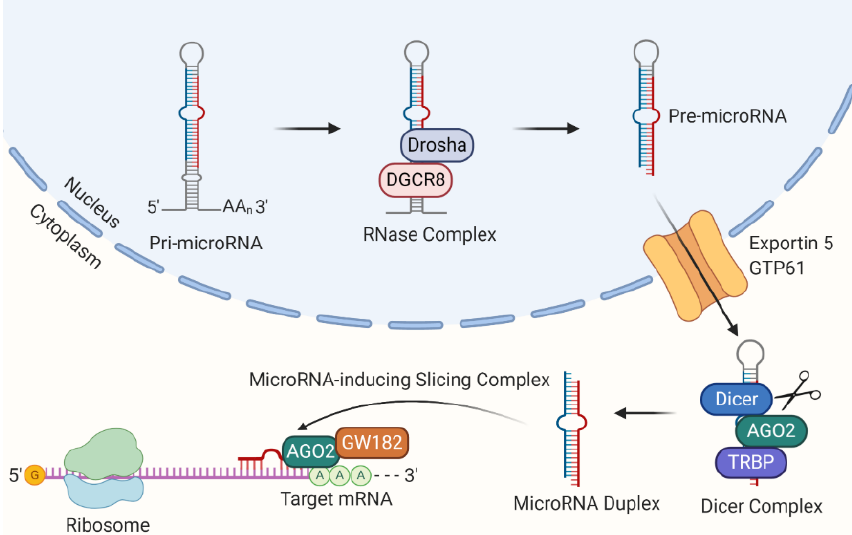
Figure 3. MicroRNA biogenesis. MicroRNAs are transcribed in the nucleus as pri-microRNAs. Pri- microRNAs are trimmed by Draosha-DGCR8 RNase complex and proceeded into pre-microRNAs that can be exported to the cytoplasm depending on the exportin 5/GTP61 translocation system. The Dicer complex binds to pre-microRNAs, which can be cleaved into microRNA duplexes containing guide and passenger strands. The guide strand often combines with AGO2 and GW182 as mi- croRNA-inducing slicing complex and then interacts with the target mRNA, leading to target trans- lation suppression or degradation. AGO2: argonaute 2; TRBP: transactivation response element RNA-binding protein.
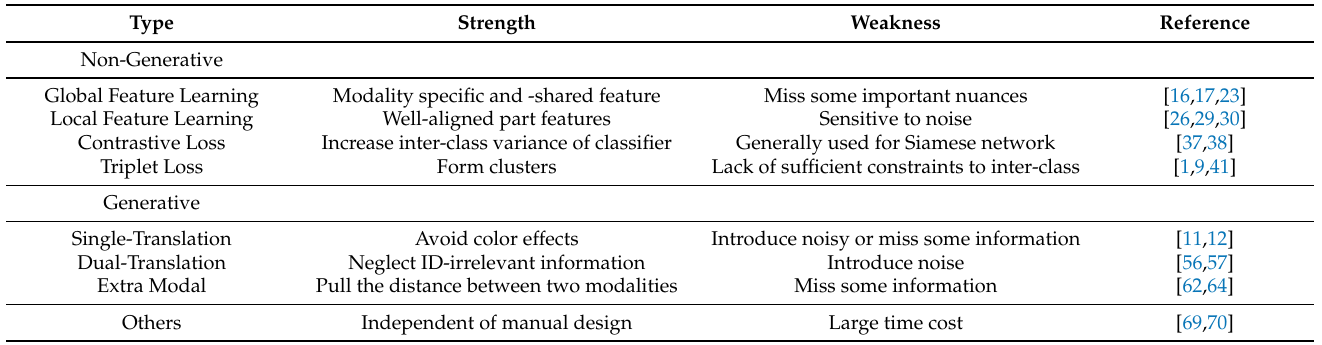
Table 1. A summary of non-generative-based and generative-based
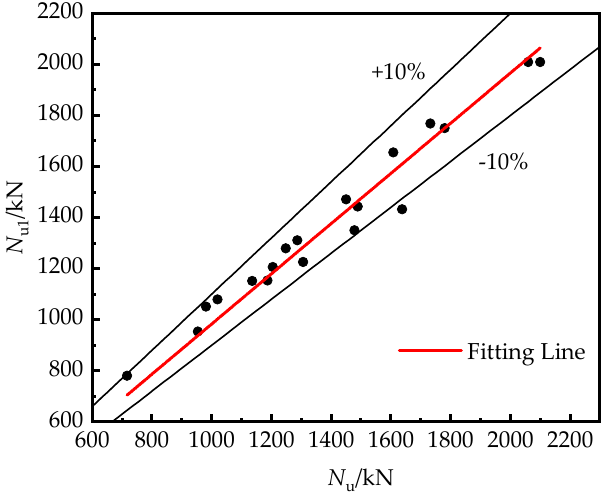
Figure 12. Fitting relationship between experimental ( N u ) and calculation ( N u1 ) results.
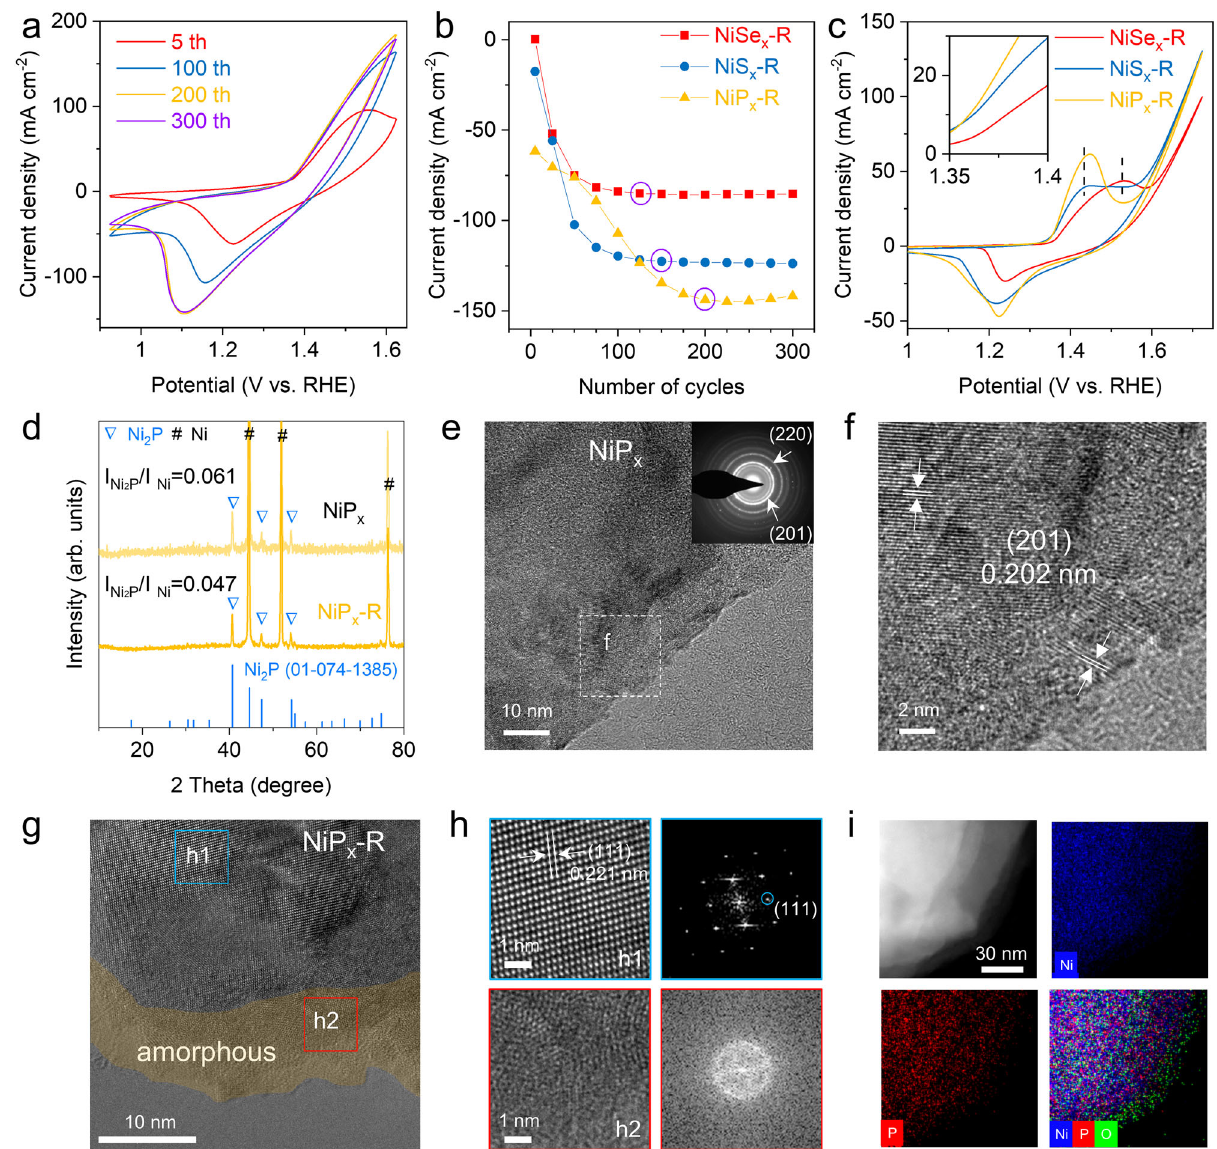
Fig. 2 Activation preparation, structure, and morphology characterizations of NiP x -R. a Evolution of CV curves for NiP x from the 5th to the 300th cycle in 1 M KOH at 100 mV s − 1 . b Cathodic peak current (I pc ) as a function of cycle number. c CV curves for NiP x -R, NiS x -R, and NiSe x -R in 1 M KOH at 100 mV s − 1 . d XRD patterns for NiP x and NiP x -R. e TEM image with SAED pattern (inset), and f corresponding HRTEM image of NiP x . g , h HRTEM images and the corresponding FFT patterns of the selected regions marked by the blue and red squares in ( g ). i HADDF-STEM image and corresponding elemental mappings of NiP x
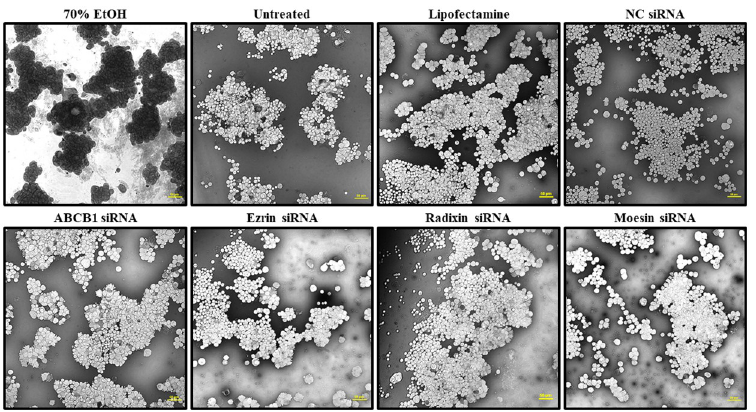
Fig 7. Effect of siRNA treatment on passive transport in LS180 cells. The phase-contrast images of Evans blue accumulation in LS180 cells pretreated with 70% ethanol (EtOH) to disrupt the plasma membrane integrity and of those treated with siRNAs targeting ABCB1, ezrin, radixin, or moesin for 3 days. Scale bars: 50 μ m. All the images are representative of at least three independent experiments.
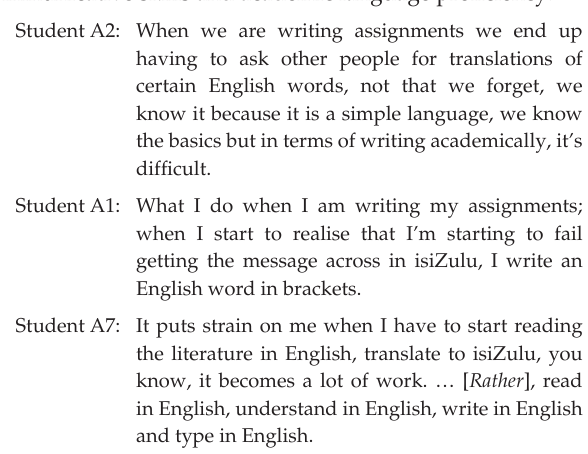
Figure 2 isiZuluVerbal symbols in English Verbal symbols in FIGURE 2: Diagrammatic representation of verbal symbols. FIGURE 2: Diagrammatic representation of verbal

● **Exercise brief**: Output the entries above exactly as given, but strip out the pictures.

● **Answer to the exercise**:
Figure 3. MicroRNA biogenesis. MicroRNAs are transcribed in the nucleus as pri-microRNAs. Pri- microRNAs are trimmed by Draosha-DGCR8 RNase complex and proceeded into pre-microRNAs that can be exported to the cytoplasm depending on the exportin 5/GTP61 translocation system. The Dicer complex binds to pre-microRNAs, which can be cleaved into microRNA duplexes containing guide and passenger strands. The guide strand often combines with AGO2 and GW182 as mi- croRNA-inducing slicing complex and then interacts with the target mRNA, leading to target trans- lation suppression or degradation. AGO2: argonaute 2; TRBP: transactivation response element RNA-binding protein.
Table 1. A summary of non-generative-based and generative-based
Figure 12. Fitting relationship between experimental ( N u ) and calculation ( N u1 ) results.
Fig. 2 Activation preparation, structure, and morphology characterizations of NiP x -R. a Evolution of CV curves for NiP x from the 5th to the 300th cycle in 1 M KOH at 100 mV s − 1 . b Cathodic peak current (I pc ) as a function of cycle number. c CV curves for NiP x -R, NiS x -R, and NiSe x -R in 1 M KOH at 100 mV s − 1 . d XRD patterns for NiP x and NiP x -R. e TEM image with SAED pattern (inset), and f corresponding HRTEM image of NiP x . g , h HRTEM images and the corresponding FFT patterns of the selected regions marked by the blue and red squares in ( g ). i HADDF-STEM image and corresponding elemental mappings of NiP x
Fig 7. Effect of siRNA treatment on passive transport in LS180 cells. The phase-contrast images of Evans blue accumulation in LS180 cells pretreated with 70% ethanol (EtOH) to disrupt the plasma membrane integrity and of those treated with siRNAs targeting ABCB1, ezrin, radixin, or moesin for 3 days. Scale bars: 50 μ m. All the images are representative of at least three independent experiments.
Figure 2 isiZuluVerbal symbols in English Verbal symbols in FIGURE 2: Diagrammatic representation of verbal symbols. FIGURE 2: Diagrammatic representation of verbal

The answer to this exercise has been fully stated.